As a test, I created a graph in Integrator 2.3 to load 2 sets of data.
1. Each set of data is loaded using a DB_INPUT_Table and Reformat component. The DB_INPUT_Table loads data from Oracle database using Oracle JDBC driver.
2. One data set has 2,000,000 rows and the another has 3000 rows.
3. Then these 2 set of data is joined using the ExHashJoin component.
4. Finally the data is loaded to the data store using the Bulk Add/Replace Records component
I've configured the JRE -Xmx to be 4096M (4G), but when I run the graph, I keep gettting the java.lang.OutOfMemoryError: Java heap space error. Even I increase the -Xmx value to 6G, the graph processed more records but end up with the OutOfMemory error. The test data I'm trying to load is only about 15% of the amount we load in our Endeca 5.1 pipeline.
I'm new to the Endeca Information Discovery tool set. So my questions are:
1. Is Integrator designed to load large amount of data? Or I need to use a different tool.
2. Are there any white papers on large data load and pipeline deployment in a production environment?
Intergrator is a tool that uses alot of memory, but there are steps you can take to decrease it's foot print. We have a document with a few notes on how to reduce it's usage. Since you graph sounds pretty simple, if you do have large text fields, I would suggested changing the edge type to "fast propagate edge".
LDI graph which is processing a number of very large text columns is using alot more memory then expected. What are some ways to reduce the amount of memory consumed?
The use of external jars in jdbc, jms connections consume alot of memory, it is better to add them to the classpath when running graph.
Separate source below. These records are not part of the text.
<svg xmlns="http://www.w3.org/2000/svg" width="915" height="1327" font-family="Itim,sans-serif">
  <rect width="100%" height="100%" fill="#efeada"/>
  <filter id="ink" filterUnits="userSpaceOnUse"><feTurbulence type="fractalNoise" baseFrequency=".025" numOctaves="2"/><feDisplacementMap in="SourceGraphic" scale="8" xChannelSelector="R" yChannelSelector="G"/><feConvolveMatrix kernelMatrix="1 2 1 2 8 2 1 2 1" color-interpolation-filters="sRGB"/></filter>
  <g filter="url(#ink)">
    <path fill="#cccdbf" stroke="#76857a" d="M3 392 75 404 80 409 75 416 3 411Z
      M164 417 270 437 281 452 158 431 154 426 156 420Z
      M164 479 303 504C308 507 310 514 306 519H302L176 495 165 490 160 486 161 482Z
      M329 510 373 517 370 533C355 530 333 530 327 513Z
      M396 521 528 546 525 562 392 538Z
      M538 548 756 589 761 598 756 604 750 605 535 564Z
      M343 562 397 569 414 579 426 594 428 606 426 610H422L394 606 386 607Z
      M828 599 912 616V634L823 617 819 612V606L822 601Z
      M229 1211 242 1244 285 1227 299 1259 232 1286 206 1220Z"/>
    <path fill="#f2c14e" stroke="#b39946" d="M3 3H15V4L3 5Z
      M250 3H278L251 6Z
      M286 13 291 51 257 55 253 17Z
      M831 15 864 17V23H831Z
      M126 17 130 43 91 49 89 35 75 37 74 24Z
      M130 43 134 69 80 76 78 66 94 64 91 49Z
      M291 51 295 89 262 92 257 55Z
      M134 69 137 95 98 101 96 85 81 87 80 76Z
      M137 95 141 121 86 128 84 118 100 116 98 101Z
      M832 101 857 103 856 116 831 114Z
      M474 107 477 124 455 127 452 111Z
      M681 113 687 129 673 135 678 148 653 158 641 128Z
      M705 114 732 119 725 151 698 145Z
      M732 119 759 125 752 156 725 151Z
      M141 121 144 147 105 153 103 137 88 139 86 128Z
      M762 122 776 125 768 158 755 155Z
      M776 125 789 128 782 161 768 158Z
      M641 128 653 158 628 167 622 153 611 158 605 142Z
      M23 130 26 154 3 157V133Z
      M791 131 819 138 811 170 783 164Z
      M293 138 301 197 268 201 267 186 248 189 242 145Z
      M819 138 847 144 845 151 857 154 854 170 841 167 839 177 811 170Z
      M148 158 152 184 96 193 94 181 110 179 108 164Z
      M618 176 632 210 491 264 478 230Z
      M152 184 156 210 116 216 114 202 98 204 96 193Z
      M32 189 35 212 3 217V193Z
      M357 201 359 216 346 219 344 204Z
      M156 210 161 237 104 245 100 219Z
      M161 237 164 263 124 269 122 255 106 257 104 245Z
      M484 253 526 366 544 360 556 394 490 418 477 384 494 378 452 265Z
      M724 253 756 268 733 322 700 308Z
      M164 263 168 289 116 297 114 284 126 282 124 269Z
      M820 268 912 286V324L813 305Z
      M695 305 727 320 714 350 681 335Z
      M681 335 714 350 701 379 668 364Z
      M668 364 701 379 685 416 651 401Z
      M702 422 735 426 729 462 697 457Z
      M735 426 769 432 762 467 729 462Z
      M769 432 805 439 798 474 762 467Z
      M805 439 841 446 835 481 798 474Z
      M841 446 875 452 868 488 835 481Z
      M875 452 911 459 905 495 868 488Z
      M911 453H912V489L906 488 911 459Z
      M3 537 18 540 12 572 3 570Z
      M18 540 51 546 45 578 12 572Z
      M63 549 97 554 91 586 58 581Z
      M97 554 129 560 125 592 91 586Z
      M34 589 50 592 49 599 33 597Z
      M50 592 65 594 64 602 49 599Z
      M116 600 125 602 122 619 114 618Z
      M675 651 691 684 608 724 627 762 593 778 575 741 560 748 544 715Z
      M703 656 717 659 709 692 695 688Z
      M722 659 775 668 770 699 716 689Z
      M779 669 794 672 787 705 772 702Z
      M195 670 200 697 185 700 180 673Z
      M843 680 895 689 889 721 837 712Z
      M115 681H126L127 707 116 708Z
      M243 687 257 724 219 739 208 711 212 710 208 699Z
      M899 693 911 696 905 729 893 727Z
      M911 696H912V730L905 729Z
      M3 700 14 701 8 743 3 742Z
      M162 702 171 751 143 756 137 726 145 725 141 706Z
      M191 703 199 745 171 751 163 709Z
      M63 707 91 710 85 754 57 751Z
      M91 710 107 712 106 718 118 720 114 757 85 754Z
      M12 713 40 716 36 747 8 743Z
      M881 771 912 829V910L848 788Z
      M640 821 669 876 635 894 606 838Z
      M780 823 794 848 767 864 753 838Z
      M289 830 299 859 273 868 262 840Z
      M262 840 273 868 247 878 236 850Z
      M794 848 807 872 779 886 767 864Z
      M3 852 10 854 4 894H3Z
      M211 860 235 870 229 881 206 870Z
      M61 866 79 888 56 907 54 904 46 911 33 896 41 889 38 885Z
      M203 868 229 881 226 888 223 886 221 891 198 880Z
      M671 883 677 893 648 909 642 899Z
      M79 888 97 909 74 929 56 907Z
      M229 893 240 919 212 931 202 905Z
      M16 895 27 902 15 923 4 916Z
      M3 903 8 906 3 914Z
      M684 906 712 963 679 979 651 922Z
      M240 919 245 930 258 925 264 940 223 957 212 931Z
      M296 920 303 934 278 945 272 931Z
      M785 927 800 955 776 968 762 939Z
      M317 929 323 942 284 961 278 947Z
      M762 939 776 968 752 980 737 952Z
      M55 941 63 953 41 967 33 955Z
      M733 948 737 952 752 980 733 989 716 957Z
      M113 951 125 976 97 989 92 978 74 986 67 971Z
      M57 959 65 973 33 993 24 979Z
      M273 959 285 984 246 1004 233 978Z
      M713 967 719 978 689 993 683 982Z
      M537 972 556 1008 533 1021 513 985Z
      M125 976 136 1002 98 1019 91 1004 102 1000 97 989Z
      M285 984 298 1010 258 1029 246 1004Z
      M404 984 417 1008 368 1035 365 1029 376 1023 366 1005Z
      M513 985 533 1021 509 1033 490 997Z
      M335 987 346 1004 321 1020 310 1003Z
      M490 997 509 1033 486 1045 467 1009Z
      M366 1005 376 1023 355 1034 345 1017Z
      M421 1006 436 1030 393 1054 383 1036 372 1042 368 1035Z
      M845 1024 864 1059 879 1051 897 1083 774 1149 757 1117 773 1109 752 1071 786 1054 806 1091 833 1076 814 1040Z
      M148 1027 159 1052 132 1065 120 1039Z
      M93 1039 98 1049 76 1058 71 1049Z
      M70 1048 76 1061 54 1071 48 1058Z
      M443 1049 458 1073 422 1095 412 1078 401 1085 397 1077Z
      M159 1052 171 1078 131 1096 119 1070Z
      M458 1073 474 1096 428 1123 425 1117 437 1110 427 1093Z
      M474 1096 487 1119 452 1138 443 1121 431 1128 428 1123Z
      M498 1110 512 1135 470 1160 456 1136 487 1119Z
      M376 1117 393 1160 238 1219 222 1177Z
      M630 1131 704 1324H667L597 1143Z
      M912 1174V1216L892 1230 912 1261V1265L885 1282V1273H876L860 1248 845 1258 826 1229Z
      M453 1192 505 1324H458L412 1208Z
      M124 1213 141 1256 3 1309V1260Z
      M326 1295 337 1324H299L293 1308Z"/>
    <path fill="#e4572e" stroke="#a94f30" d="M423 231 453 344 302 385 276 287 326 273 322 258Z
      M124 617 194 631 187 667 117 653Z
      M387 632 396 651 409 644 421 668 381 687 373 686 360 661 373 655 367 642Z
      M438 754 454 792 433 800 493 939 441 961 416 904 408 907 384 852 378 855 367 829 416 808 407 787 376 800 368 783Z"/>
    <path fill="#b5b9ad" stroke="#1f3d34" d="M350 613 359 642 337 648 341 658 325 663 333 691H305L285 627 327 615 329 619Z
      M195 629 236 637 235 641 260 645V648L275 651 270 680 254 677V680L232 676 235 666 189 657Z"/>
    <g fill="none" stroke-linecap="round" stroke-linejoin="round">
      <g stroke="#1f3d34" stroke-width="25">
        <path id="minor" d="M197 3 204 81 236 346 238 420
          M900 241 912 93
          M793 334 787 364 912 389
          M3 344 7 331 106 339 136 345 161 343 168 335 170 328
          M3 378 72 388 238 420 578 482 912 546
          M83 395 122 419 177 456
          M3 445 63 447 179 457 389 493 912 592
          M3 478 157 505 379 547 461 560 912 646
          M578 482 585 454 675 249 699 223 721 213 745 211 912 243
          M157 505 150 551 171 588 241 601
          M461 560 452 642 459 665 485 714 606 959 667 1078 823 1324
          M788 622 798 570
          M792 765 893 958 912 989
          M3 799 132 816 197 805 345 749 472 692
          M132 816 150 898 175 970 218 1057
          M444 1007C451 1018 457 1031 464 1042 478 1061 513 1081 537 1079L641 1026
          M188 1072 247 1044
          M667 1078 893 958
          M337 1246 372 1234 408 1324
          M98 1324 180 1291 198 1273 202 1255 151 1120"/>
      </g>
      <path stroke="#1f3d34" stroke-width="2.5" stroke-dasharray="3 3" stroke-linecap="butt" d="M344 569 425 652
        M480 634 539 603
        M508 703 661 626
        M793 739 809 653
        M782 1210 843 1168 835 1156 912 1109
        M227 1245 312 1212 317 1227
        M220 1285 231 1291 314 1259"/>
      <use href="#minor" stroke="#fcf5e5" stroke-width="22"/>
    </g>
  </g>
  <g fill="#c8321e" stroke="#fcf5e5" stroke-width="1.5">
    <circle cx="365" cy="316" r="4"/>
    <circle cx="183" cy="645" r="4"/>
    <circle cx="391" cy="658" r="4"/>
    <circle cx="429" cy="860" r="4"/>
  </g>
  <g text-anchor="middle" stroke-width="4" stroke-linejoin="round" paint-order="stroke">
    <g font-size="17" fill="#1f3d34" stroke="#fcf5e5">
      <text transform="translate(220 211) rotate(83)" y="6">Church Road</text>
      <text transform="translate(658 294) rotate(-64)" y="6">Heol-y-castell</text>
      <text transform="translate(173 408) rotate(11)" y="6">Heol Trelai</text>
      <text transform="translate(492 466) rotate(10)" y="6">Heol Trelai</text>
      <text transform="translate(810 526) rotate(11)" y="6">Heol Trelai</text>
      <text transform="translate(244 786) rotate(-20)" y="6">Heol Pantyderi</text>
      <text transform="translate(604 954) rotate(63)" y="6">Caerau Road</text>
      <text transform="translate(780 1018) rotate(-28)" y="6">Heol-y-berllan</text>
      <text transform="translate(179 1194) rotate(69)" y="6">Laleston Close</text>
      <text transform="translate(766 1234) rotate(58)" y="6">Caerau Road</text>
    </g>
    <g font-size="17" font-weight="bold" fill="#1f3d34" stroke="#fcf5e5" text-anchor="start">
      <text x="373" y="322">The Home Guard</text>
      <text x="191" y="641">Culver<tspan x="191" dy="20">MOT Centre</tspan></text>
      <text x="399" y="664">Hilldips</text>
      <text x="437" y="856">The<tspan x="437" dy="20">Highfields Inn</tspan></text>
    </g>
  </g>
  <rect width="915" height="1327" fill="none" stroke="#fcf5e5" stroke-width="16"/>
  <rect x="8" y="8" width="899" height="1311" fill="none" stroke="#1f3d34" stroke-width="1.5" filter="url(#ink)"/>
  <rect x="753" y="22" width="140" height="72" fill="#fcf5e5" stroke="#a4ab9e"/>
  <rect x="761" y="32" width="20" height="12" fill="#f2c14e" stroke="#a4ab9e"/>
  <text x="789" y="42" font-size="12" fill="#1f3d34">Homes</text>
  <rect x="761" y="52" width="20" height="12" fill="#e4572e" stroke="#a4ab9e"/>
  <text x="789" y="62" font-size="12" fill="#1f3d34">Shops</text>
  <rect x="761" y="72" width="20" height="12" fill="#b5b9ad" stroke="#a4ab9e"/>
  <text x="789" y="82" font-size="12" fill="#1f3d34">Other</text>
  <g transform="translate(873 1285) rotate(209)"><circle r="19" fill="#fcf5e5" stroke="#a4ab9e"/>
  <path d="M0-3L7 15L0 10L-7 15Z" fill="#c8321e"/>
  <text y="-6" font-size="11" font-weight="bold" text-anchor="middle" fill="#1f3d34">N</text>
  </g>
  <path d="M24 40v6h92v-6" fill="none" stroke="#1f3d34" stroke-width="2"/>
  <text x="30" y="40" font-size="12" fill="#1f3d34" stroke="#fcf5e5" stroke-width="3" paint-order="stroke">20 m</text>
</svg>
Some component use more memory then others, examples are ExtSort and FastSort, or HashJoin and MergeJoin. Review the use of these components. Place them in the graph in locations that were they will need to process the minimum number of records, and if necessary isolate them in their own phase of the graph.
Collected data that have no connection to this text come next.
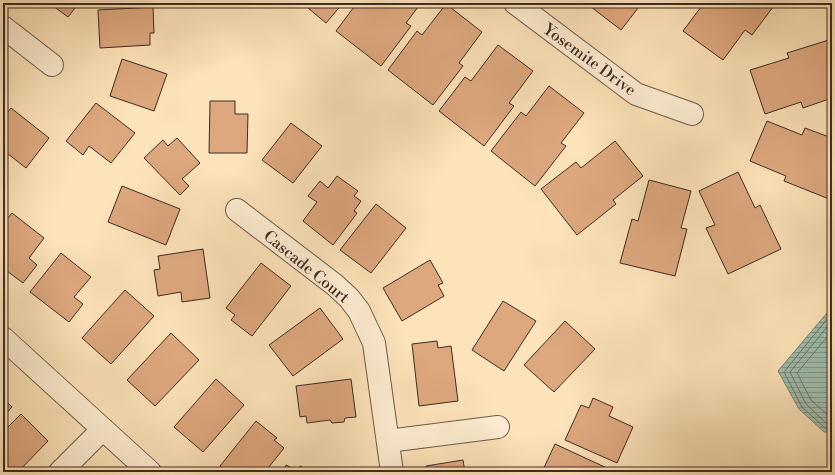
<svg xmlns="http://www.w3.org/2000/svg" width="835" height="475" viewBox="0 0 835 475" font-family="'Libre Bodoni',serif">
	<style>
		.water { fill: url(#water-rules); stroke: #798478 }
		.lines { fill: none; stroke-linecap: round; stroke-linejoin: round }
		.shore { stroke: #6f756a; stroke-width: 1 }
		.building { fill: #dea87f; stroke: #3f2c25 }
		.minor-casing { stroke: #6e5a4a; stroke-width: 24 }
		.minor { stroke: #feedd2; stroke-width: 22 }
		.labels { text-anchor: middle; stroke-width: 3; stroke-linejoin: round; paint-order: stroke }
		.street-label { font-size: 16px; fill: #3f2c25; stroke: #feedd2 }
	</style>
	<defs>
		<pattern id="water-rules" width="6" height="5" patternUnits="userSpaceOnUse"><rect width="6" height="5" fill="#9fbeaf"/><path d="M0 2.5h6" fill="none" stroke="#839b8e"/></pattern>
	</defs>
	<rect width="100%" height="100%" fill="#fde3ba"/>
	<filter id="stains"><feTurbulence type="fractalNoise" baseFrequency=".005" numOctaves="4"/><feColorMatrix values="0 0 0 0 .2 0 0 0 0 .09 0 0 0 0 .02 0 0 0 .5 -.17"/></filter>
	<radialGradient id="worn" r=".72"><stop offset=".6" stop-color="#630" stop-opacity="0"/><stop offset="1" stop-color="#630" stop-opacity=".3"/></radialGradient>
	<path class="water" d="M 832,307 L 832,432 L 824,432 L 799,409 L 778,371 Z"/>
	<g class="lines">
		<path class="shore" d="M 832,313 L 784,372 L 802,407 L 825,428 L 832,428
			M 832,321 L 790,372 L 806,404 L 826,423 L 832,423
			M 832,331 L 797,373 L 811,400 L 829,416 L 832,417"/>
	</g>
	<path class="building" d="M 49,3 L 79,3 L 68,17 Z
		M 302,3 L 343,3 L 326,23 Z
		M 357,3 L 421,3 L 406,23 L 411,26 L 381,66 L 336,31 Z
		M 586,3 L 642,3 L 621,30 Z
		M 704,3 L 776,3 L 752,35 L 745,30 L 723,60 L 683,31 Z
		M 446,4 L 482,32 L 459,63 L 463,66 L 433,105 L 388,70 L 417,31 L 422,35 Z
		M 153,7 L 154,33 L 150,33 L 150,45 L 100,48 L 98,10 Z
		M 832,39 L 832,98 L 803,108 L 801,102 L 765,114 L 750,70 L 789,58 L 787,53 Z
		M 498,45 L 533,71 L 509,103 L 514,106 L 484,146 L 439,111 L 465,77 L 471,81 Z
		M 122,59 L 167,74 L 154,111 L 110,96 Z
		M 549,86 L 584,113 L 561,143 L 566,146 L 535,186 L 491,151 L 521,112 L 526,116 Z
		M 210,101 L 235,101 L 235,114 L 248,114 L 247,153 L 209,153 Z
		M 96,103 L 135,133 L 111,163 L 89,146 L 83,155 L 66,141 Z
		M 11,108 L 49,138 L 26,168 L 3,150 L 3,118 Z
		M 767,121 L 802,135 L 805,128 L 832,138 L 832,192 L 829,199 L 784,181 L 786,176 L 750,161 Z
		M 291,123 L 322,146 L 293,183 L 262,160 Z
		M 177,138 L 200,163 L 182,179 L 189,186 L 180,195 L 144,158 L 163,140 L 168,146 Z
		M 615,141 L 643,176 L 613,200 L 616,204 L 577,235 L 541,189 L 576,162 L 581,168 Z
		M 738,172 L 755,208 L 760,205 L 781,249 L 728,274 L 706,228 L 715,225 L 699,191 Z
		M 337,176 L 358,191 L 354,196 L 361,201 L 354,211 L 357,213 L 333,245 L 303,221 L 317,202 L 308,196 L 320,181 L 328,188 Z
		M 649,180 L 691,191 L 681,228 L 687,229 L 675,276 L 620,263 L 632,219 L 638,221 Z
		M 122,186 L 180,209 L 166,245 L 108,222 Z
		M 376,204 L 406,228 L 371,273 L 340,250 Z
		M 12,213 L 44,238 L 29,258 L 37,265 L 23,283 L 3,268 L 3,224 Z
		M 203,249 L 210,298 L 182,302 L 181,292 L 158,296 L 154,270 L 160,269 L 158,256 Z
		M 61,253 L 91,277 L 74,297 L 83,304 L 69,322 L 30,292 Z
		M 430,260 L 443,283 L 438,285 L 444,296 L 402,321 L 383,288 Z
		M 261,263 L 291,286 L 252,336 L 231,320 L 235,315 L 226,308 Z
		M 125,290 L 154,316 L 111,364 L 82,338 Z
		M 503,301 L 536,321 L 504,371 L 472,350 Z
		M 320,308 L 343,339 L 293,376 L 269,345 Z
		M 565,321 L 595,349 L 554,392 L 524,365 Z
		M 171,333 L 199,360 L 155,406 L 127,380 Z
		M 437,341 L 438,348 L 451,346 L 458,401 L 419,406 L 412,344 Z
		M 216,379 L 244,405 L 203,452 L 174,427 Z
		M 351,379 L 356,417 L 345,418 L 344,422 L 332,423 L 330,420 L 307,423 L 306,416 L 300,417 L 296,386 Z
		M 3,398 L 12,407 L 3,417 Z
		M 593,398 L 613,407 L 609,416 L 633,427 L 617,463 L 565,440 L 581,405 L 589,408 Z
		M 21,414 L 48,441 L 18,472 L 3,472 L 3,432 Z
		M 256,421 L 277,438 L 274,440 L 284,448 L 265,472 L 227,472 L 220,466 Z
		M 555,444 L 609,469 L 607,472 L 542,472 Z
		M 463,460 L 465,472 L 427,472 L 426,466 Z
		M 286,465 L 298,471 L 300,466 L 313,472 L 283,472 Z"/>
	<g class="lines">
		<defs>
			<path id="minor" d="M 515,3 L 636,94 L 692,114
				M 3,27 L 52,65
				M 237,210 L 335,285 L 349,298 L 359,311 L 374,343 L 392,472
				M 3,338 L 150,472
				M 388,441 L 498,427
				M 60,472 L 103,429"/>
		</defs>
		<use href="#minor" class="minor-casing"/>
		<use href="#minor" class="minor"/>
	</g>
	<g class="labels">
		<g class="street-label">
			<text transform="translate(590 59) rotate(36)" y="6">Yosemite Drive</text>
			<text transform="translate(307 266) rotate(39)" y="6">Cascade Court</text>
		</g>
	</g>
	<rect width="835" height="475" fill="none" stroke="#fde3ba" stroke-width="16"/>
	<rect x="4" y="4" width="827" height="467" fill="none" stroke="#3f2c25" stroke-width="2"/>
	<rect x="8" y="8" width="819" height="459" fill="none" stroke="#3f2c25"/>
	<rect width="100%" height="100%" filter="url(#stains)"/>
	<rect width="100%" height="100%" fill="url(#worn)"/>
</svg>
Finally if the graph is run in verbose mode look for the following message:
INFO [WatchDog] - Edge5 type: buffered
The default edge type is "detected", which leaves it up to LDI to determine the edgetype, if you have large text data, the buffered edge will consume alot of memory, it is better to the the fast propagate edge.
I followed your advices and made the following changes:
1. Changed edge type to "fast propagate edge" in the graph.
2. Added the Oracle JDBC jar file to the JRE System Library under the Integrator Preference/JRE Definition settings.
After these changes, I ran the graph. It noticed that the memory usage for DB_INPUT_Table and Reformat component improved. But I still got the same outOfMemory error during the ExHash Join. Are there any further steps I need take to resolve this issue? I can increase the memory setting. But just not sure how big it needs to be.
I am quoting the following from the section on ExtHashJoin in the Endeca Information Discovery Integrator Guide (available here: http://docs.oracle.com/cd/E29805_01/index.htm):
This joiner should be avoided in case of large inputs on the slave port. The reason is slave data is cached in the memory.
Tip: If you have larger data, consider using the ExtMergeJoin component. If your data sources are unsorted, use a sorting component first (ExtSort, FastSort, or SortWithinGroups).
As the documentation says, please make sure that your smaller dataset is attached to the slave port. Alternatively, you can use ExtMergeJoin.